- Born: London, England
- Occupations: Author, war correspondent
- Known for: first Western reporter to Iraq, first Western journalist to access Saddam Hussein's bunker
- Notable credit: Daily Mirror
- Awards: 2013 Specialist Journalist of the Year.
- Website: www.mirror.co.uk

= Chris Hughes (journalist) =

British tabloid journalist and author

Chris Hughes is a British tabloid journalist and author best known for his reporting of the Iraq War and war in Afghanistan.
In 2013 he received Specialist Journalist of the Year Award in recognition for his work as a defense correspondent

==Career==
Since 1994 Hughes has been working as security correspondent for the Daily Mirror, specialising in conflict-zone reporting with particular emphasis on Middle Eastern conflicts, global terrorism and war, and has spent time covering the wars in Iraq and Afghanistan. His memoir, Road Trip to Hell (2011), details his time with UK and American forces in the two countries.

===War reporting===
In 2001 Hughes started reporting from Iraq and in 2006 he covered Israel–Lebanon war from Beirut. In 2016 Hughes started reporting about a military coup in Turkey. In 2017 he was reporting from the frontline in the battle to liberate Mosul from the Islamic State, from the beginning of the campaign and from within Mosul as ISIL were defeated. In September 2017 his exclusive story about North Korean leader Kim Jong-un appeared on the front-page of the Daily Mirror newspaper.

==Publications==
In his memoir Road Trip to Hell, Hughes mentioned he was the first Western reporter to enter Iraq after the September 11, 2001 attacks on the United States, and the first Western journalist to access Saddam Hussein's bunker.

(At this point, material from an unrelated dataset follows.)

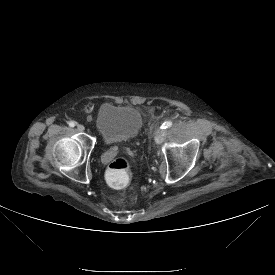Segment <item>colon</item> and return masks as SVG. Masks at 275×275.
Instances as JSON below:
<instances>
[{"mask_svg":"<svg viewBox=\"0 0 275 275\" xmlns=\"http://www.w3.org/2000/svg\"><path fill=\"white\" fill-rule=\"evenodd\" d=\"M106 178L113 186H125L130 179L129 161L124 157L112 159L106 169Z\"/></svg>","mask_w":275,"mask_h":275,"instance_id":"obj_1","label":"colon"}]
</instances>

He also claims to have witnessed unarmed demonstrators killed and wounded in Fallujah by US Marines. In 2009 Hughes co-authored Attack State Red, an account of the 2007 campaign undertaken by the Royal Anglian Regiment, documenting their initial deployment and trials in Afghanistan.

==Awards==
In 2013 Hughes was awarded Specialist Journalist of the Year Award in recognition for his work as a specialist war correspondent.